Excerpts from a dataset:
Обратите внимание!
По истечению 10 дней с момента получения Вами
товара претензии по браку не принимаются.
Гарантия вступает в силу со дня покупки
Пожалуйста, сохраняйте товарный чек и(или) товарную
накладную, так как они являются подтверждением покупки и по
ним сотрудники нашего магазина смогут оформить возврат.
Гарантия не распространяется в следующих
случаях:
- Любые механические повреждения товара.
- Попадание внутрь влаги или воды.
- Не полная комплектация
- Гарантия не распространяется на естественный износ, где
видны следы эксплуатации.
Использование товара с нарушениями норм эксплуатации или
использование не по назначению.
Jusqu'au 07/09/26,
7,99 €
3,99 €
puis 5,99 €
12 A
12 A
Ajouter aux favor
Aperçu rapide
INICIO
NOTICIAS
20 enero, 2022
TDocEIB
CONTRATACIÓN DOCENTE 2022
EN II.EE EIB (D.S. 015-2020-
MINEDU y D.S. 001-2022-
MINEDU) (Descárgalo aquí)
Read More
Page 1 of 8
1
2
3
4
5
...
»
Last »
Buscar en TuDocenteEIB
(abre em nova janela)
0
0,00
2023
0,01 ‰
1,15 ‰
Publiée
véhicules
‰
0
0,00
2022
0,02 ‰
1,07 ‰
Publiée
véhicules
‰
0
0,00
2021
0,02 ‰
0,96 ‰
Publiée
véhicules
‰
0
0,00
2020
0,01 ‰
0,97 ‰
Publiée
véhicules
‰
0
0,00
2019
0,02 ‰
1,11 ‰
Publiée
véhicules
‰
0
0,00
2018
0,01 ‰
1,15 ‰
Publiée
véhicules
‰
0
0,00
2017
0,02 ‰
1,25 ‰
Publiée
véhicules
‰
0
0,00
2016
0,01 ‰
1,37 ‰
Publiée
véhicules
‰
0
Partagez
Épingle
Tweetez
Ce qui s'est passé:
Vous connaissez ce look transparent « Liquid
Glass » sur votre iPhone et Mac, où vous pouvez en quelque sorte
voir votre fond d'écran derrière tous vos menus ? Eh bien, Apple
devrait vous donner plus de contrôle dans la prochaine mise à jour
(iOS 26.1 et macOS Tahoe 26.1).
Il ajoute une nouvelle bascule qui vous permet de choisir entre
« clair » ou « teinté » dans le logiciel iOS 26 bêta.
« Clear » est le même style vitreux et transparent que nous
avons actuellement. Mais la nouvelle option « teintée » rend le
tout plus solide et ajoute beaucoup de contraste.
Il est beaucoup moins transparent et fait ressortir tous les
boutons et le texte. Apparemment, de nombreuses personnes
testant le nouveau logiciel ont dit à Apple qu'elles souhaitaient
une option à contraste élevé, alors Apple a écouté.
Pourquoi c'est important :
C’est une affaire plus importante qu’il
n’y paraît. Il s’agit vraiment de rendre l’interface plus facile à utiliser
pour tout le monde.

# [Brief]
Your task is to extract all of the records exactly.

# [Answer to the exercise]
Обратите внимание!
По истечению 10 дней с момента получения Вами
товара претензии по браку не принимаются.
Гарантия вступает в силу со дня покупки
Пожалуйста, сохраняйте товарный чек и(или) товарную
накладную, так как они являются подтверждением покупки и по
ним сотрудники нашего магазина смогут оформить возврат.
Гарантия не распространяется в следующих
случаях:
- Любые механические повреждения товара.
- Попадание внутрь влаги или воды.
- Не полная комплектация
- Гарантия не распространяется на естественный износ, где
видны следы эксплуатации.
Использование товара с нарушениями норм эксплуатации или
использование не по назначению.
Jusqu'au 07/09/26,
7,99 €
3,99 €
puis 5,99 €
12 A
12 A
Ajouter aux favor
Aperçu rapide
INICIO
NOTICIAS
20 enero, 2022
TDocEIB
CONTRATACIÓN DOCENTE 2022
EN II.EE EIB (D.S. 015-2020-
MINEDU y D.S. 001-2022-
MINEDU) (Descárgalo aquí)
Read More
Page 1 of 8
1
2
3
4
5
...
»
Last »
Buscar en TuDocenteEIB
(abre em nova janela)
0
0,00
2023
0,01 ‰
1,15 ‰
Publiée
véhicules
‰
0
0,00
2022
0,02 ‰
1,07 ‰
Publiée
véhicules
‰
0
0,00
2021
0,02 ‰
0,96 ‰
Publiée
véhicules
‰
0
0,00
2020
0,01 ‰
0,97 ‰
Publiée
véhicules
‰
0
0,00
2019
0,02 ‰
1,11 ‰
Publiée
véhicules
‰
0
0,00
2018
0,01 ‰
1,15 ‰
Publiée
véhicules
‰
0
0,00
2017
0,02 ‰
1,25 ‰
Publiée
véhicules
‰
0
0,00
2016
0,01 ‰
1,37 ‰
Publiée
véhicules
‰
0
Partagez
Épingle
Tweetez
Ce qui s'est passé:
Vous connaissez ce look transparent « Liquid
Glass » sur votre iPhone et Mac, où vous pouvez en quelque sorte
voir votre fond d'écran derrière tous vos menus ? Eh bien, Apple
devrait vous donner plus de contrôle dans la prochaine mise à jour
(iOS 26.1 et macOS Tahoe 26.1).
Il ajoute une nouvelle bascule qui vous permet de choisir entre
« clair » ou « teinté » dans le logiciel iOS 26 bêta.
« Clear » est le même style vitreux et transparent que nous
avons actuellement. Mais la nouvelle option « teintée » rend le
tout plus solide et ajoute beaucoup de contraste.
Il est beaucoup moins transparent et fait ressortir tous les
boutons et le texte. Apparemment, de nombreuses personnes
testant le nouveau logiciel ont dit à Apple qu'elles souhaitaient
une option à contraste élevé, alors Apple a écouté.
Pourquoi c'est important :
C’est une affaire plus importante qu’il
n’y paraît. Il s’agit vraiment de rendre l’interface plus facile à utiliser
pour tout le monde.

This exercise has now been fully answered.